Un autre choral luthérien apparaît au premier tiers de l’œuvre, à la voix rauque du Cromorne : Herzliebster Jesu, was hast du verbrochen ? (Jésus aimé de tout cœur, quel mal as-tu commis ?), un choral que Bach a harmonisé sous plusieurs visages dans ses Passions et à l’orgue. Thierry Escaich en livre ici une version tourmentée : recto tono insistant, rythme haché, fioritures nerveuses. Les éléments issus de ce thème entrent à leur tour dans la ronde, se confrontent aux motifs initiaux dans une polyphonie complexe et de plus en plus véhémente où, derrière l’aspect jaillissant et exalté, rien n’est laissé au hasard.
Comme souvent chez Escaich, le rêve vire au cauchemar ; la détresse originelle d’Aus tiefer Not, longtemps tenue à distance, finit par éclater. Mais ici, au contraire de tant de ses œuvres, l’auteur va trouver l’apaisement. Un motif tournoyant du piano, dans le suraigu, sonne l’armistice ; il se dégonfle peu à peu pour entrer dans cette lueur irréelle. L’orgue énonce alors par deux fois Aus tiefer Not, totalement désamorcé. Puis la lumière se met à scintiller, sous l’effet du jeu le plus aigu de l’orgue (Piccolo 1’). On entend alors, dans l’aigu du pédalier, le troisième thème de choral : Wie schön leuchtet der Morgenstern (Comme est belle la lumière de l’étoile du matin) ; ses contours francs d’accord parfait majeur rassurent définitivement l’auditeur, qui glisse doucement, en sa compagnie, vers les échos apaisés et ultimes des motifs entendus précédemment.
Commande du Printemps des Arts de Monte-Carlo, Choral’s Dream a été créé dans le cadre de ce festival le 11 mai 2001, par Claire-Marie Le Guay et le compositeur.
– Claire Delamarche
L’ORGUE DE L’AUDITORIUM
Les facteurs d’orgue :
Aristide Cavaillé-Coll (1878)
Victor Gonzalez (1939)
Georges Danion/S. A. Gonzalez (1977)
Michel Gaillard/Manufacture Aubertin (2013)
Construit pour l’Exposition universelle de 1878 et la salle du Trocadéro, à Paris, cet instrument monumental (82 jeux et 6500 tuyaux) fut la «vitrine» du plus fameux facteur de son temps, Aristide Cavaillé-Coll. Les plus grands musiciens se sont bousculés à la console de cet orgue prestigieux, qui a révélé au public les Requiem de Maurice Duruflé et Gabriel Fauré, le Concerto pour orgue de Francis Poulenc et des pages maîtresses de César Franck, Charles-Marie Widor, Marcel Dupré, Olivier Messiaen, Jehan Alain, Kaija Saariaho, Édith Canat de Chizy, Thierry Escaich ou Philippe Hersant.

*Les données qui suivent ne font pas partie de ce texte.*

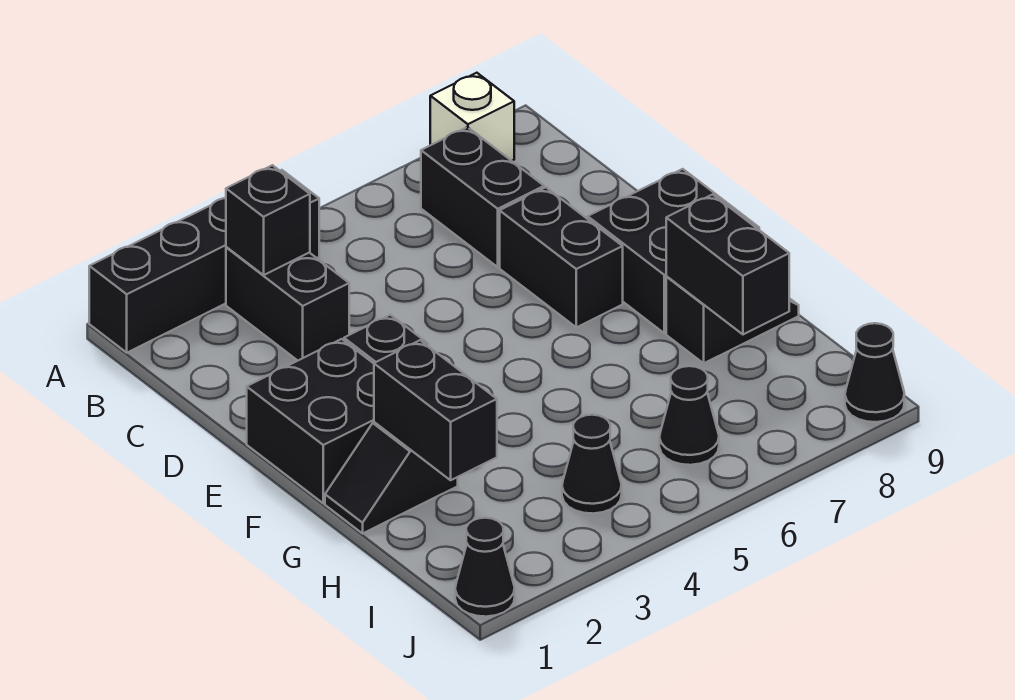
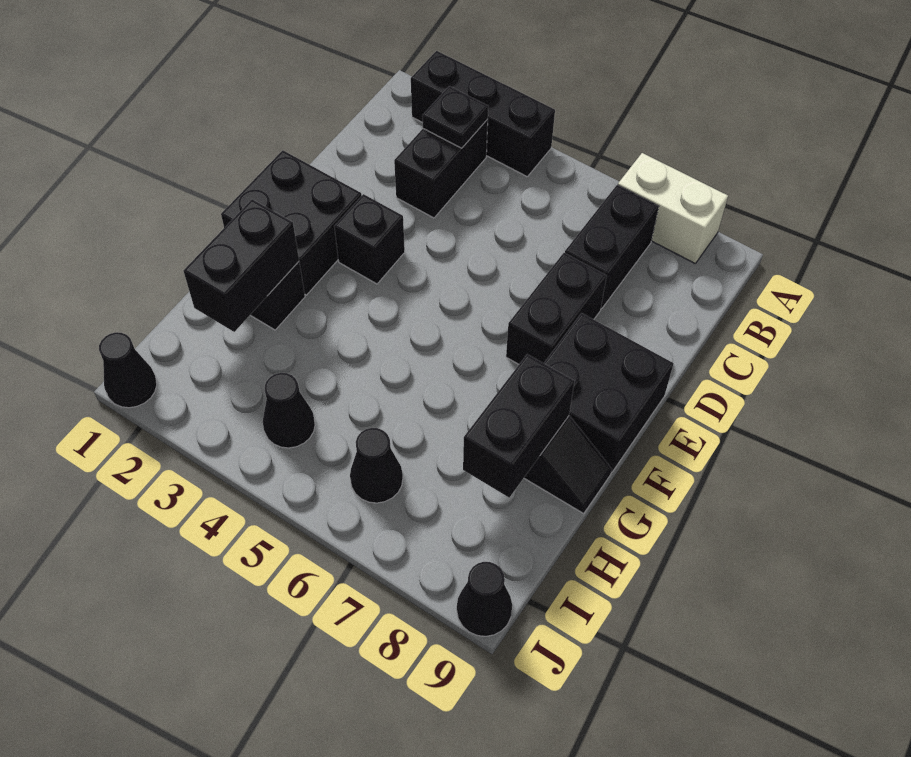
black 1x4 brick [89,170,319,353] -> black 1x3 brick [411,51,555,176]
white 1x1 brick [430,73,514,161] -> white 1x2 brick [618,153,728,264]
black 1x1 brick [226,165,310,275] -> black 1x1 plate [422,86,488,148]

Remonté en 1939 dans le nouveau palais de Chaillot par Victor Gonzalez, puis transféré en 1977 à l’Auditorium de Lyon par son successeur Georges Danion, cet orgue a bénéficié en 2013 d’une restauration par Michel Gaillard (manufacture Aubertin) qui lui a rendu sa splendeur. La variété de ses jeux lui permet aujourd’hui d’aborder tous les répertoires, de Bach ou Couperin aux grandes pages romantiques et contemporaines. C’est, hors Paris (Maison de la Radio et Philharmonie), le seul grand orgue de salle de concert en France. En 2019 et 2022, il a accueilli les deux premières éditions à l’orgue du Concours international Olivier-Messiaen.